TASK OBJECTIVE » Copy each line of the records that includes "mais".

═══ RECORDED INFORMATION ═══

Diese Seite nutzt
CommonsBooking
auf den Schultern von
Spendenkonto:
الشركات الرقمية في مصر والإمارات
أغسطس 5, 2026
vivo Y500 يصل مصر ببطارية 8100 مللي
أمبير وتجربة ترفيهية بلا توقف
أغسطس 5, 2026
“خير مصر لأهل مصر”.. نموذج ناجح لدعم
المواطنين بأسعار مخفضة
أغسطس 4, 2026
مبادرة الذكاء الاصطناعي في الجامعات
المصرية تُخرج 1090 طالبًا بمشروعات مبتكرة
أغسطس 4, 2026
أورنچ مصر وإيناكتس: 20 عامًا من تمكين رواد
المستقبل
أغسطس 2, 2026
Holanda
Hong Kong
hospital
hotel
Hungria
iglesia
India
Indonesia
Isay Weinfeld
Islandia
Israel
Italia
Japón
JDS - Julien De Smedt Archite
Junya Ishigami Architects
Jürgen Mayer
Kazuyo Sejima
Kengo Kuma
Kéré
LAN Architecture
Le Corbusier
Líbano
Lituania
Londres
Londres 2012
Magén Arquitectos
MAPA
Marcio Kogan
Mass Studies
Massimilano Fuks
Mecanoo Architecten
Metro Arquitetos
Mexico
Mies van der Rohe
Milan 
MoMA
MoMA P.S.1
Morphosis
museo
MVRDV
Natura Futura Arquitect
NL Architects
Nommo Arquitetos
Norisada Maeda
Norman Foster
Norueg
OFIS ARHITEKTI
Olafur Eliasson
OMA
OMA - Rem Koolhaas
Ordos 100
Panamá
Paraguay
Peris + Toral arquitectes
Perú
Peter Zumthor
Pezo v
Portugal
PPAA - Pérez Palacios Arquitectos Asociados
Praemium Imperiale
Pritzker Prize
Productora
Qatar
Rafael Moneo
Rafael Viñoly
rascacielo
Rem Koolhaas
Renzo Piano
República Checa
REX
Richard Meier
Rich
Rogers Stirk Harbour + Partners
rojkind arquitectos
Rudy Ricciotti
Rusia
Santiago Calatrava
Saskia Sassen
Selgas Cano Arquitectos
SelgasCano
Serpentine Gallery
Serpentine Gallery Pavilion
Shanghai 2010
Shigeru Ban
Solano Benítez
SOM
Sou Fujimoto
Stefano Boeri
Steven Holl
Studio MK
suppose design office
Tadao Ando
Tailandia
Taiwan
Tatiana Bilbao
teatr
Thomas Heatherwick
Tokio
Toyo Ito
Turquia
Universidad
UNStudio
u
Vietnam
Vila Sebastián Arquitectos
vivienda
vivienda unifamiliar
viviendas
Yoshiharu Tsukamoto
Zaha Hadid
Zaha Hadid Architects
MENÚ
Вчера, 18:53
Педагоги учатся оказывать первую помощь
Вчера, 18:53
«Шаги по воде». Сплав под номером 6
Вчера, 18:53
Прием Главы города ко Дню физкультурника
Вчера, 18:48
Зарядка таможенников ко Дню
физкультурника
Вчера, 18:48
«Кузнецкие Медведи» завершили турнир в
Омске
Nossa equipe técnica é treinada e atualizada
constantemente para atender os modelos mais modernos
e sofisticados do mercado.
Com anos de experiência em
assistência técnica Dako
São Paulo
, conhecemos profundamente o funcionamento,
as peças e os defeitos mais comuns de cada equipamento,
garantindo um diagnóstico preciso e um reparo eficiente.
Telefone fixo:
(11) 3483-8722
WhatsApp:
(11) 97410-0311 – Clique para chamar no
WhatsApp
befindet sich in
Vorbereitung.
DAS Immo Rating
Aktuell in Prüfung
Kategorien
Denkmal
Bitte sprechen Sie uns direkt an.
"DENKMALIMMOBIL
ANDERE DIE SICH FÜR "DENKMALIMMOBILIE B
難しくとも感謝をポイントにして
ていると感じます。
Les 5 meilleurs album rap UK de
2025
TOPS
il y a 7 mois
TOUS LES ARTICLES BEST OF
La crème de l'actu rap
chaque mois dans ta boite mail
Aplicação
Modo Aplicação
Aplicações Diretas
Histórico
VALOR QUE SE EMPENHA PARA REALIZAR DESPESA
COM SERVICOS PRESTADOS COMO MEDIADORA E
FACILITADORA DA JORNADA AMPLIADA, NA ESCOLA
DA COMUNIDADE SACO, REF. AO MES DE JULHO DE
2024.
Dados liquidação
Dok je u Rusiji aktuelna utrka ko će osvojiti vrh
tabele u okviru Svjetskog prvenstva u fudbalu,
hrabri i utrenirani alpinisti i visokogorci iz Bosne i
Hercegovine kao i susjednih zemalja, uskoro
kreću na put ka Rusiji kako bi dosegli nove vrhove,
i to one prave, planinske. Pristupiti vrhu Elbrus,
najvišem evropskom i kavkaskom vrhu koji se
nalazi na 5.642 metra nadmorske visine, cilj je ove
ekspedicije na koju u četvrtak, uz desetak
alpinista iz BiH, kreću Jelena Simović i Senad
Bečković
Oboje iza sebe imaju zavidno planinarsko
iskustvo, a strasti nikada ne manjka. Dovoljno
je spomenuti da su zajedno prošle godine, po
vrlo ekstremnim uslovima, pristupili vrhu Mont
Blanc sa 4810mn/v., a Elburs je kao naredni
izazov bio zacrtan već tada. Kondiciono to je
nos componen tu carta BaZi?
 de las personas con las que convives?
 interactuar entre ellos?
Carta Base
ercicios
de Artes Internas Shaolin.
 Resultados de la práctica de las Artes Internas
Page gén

═══

ANSWER SECTION »
constantemente para atender os modelos mais modernos
as peças e os defeitos mais comuns de cada equipamento,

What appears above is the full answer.